La verdad es que tiene mérito. Cuando nuestra capacidad de asombro parecía agotarse, aparecen unos tipos incalificables y entran en el templo de la democracia de los Estados Unidos como Perico por su casa. Nunca mejor dicho, porque uno de ellos incluso pone los pies sobre la mesa.

La cosa daría risa si no diera mucho miedo. Y lo da porque la mano que mece la cuna de este episodio es la misma mano que puede pulsar el temido botón rojo que nos podría mandar al carajo. Y ahí permanecerá si nada lo impide durante un par de semanas, hasta que el nuevo presidente tome posesión y posición.

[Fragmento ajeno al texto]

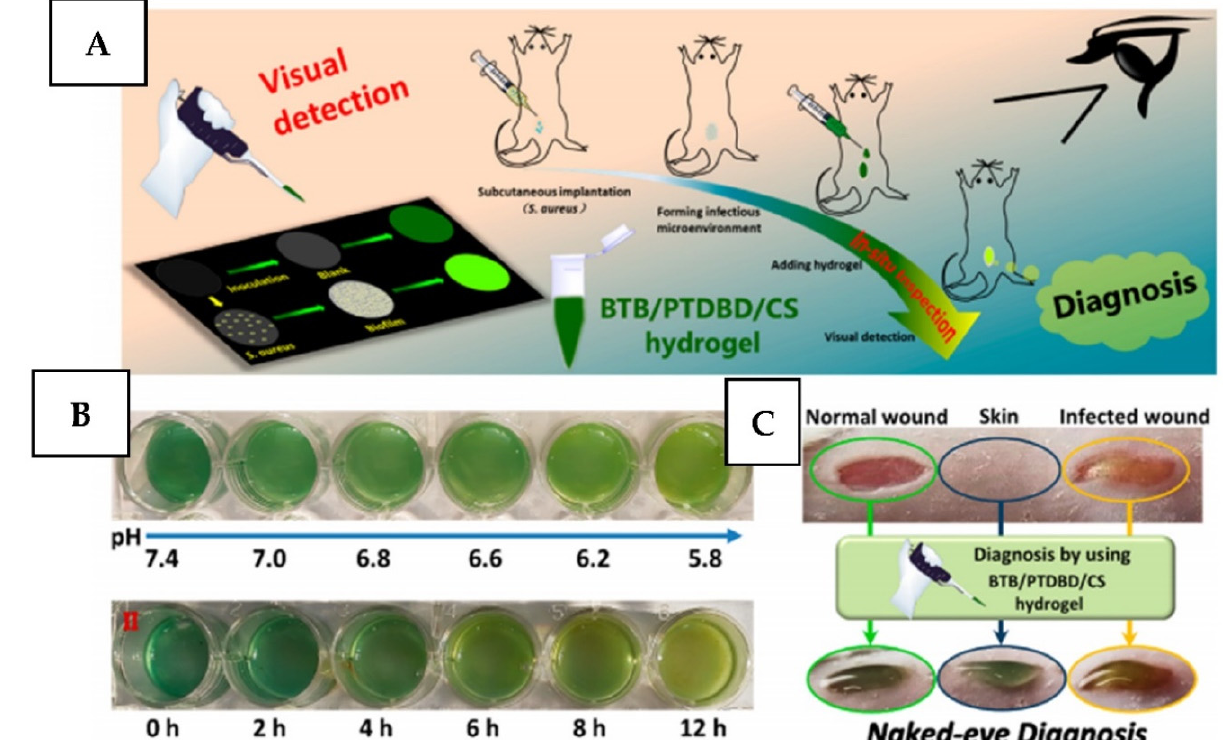
Figure 21. ( A ) A schematic illustration of visual detection of a bacterial biofilm and diagnosis of bacterial infection of mice by using bromothymol blue/(NIR)-absorbing conjugated polymer/chitosan (BTB/PTDBD/CS) hydrogel. ( B ) Detection of different pH (I) and growth of bacteria (II) by using the BTB/PTDBD/CS hydrogel. ( C ) Photographs of diagnosis of bacteria-infected wounds of mice. Reprinted with permission from ref. [222]. Copyright 2020 American Chemical Society.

Mientras tanto, el dueño de esa mano peligrosa tiene consigo su juguete preferido, las redes sociales, y quería jugar hasta el último minuto de partido. Pero hete aquí que eso ya no es así. Y no porque así lo haya decidido la autoridad judicial, ni ninguna otra institución con poder para hacerlo, sino porque lo ha decidido el dueño de las redes sociales. Así que el propietario del campo suspende el partido sin que árbitros, equipos ni público puedan chistar. Porque yo lo valgo, vaya. O, mejor dicho, porque yo lo tengo.

Es cierto que la mayoría de personas -al menos, las que tienen dos dedos de frente- estarían de acuerdo en que Trump no debería seguir jugando a ser el amo del mundo en Twitter, y espolear desde ahí a hordas de descerebrados a que ataquen a quienes le quitan su tesoro. Pero la cosa no es el qué, sino el cómo. Por más que sea conveniente quitarle ese poder, no puede hacerse sin garantías. Y no hay otra garantía para limitar la libertad de expresión que la que dan los tribunales.

Hacerlo de otro modo haría tambalearse los pilares de una democracia, esa misma democracia que Trump pone en peligro. El fin no puede justificar los medios. Ni hoy ni nunca.

La libertad de expresión no se pude regir por el cartel de “reservado el derecho de admisión”. Porque si hoy se le aplica a él, mañana podría aplicársele a cualquiera. Y habríamos desencadenado lo que se trataba de evitar.